#### [REQUIRED WORK]
Reproduce every line of the material below without any changes.

Dataset entries:
BEGIN

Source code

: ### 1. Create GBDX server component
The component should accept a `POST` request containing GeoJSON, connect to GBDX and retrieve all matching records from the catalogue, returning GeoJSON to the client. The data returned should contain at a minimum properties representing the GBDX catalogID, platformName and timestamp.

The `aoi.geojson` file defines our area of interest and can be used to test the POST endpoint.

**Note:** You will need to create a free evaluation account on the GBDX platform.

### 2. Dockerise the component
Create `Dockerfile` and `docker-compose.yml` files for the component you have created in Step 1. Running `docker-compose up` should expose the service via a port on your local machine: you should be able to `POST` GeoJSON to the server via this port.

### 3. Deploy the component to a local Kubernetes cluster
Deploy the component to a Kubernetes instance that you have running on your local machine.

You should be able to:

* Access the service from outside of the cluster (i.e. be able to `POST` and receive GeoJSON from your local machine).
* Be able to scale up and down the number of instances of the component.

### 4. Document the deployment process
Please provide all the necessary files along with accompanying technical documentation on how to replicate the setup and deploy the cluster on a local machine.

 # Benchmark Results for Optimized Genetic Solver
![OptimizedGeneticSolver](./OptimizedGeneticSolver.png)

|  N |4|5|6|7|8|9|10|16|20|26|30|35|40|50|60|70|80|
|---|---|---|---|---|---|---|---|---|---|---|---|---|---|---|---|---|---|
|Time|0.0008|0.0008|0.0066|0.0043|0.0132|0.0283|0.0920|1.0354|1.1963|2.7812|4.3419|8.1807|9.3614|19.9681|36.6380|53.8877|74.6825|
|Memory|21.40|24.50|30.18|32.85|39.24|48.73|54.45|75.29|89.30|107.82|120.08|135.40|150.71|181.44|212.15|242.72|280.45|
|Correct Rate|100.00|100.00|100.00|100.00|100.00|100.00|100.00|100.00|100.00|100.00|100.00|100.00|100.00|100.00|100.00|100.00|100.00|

END

#### [SOLUTION FOR THIS EXERCISE]
Source code

: ### 1. Create GBDX server component
The component should accept a `POST` request containing GeoJSON, connect to GBDX and retrieve all matching records from the catalogue, returning GeoJSON to the client. The data returned should contain at a minimum properties representing the GBDX catalogID, platformName and timestamp.

The `aoi.geojson` file defines our area of interest and can be used to test the POST endpoint.

**Note:** You will need to create a free evaluation account on the GBDX platform.

### 2. Dockerise the component
Create `Dockerfile` and `docker-compose.yml` files for the component you have created in Step 1. Running `docker-compose up` should expose the service via a port on your local machine: you should be able to `POST` GeoJSON to the server via this port.

### 3. Deploy the component to a local Kubernetes cluster
Deploy the component to a Kubernetes instance that you have running on your local machine.

You should be able to:

* Access the service from outside of the cluster (i.e. be able to `POST` and receive GeoJSON from your local machine).
* Be able to scale up and down the number of instances of the component.

### 4. Document the deployment process
Please provide all the necessary files along with accompanying technical documentation on how to replicate the setup and deploy the cluster on a local machine.

 # Benchmark Results for Optimized Genetic Solver
![OptimizedGeneticSolver](./OptimizedGeneticSolver.png)

|  N |4|5|6|7|8|9|10|16|20|26|30|35|40|50|60|70|80|
|---|---|---|---|---|---|---|---|---|---|---|---|---|---|---|---|---|---|
|Time|0.0008|0.0008|0.0066|0.0043|0.0132|0.0283|0.0920|1.0354|1.1963|2.7812|4.3419|8.1807|9.3614|19.9681|36.6380|53.8877|74.6825|
|Memory|21.40|24.50|30.18|32.85|39.24|48.73|54.45|75.29|89.30|107.82|120.08|135.40|150.71|181.44|212.15|242.72|280.45|
|Correct Rate|100.00|100.00|100.00|100.00|100.00|100.00|100.00|100.00|100.00|100.00|100.00|100.00|100.00|100.00|100.00|100.00|100.00|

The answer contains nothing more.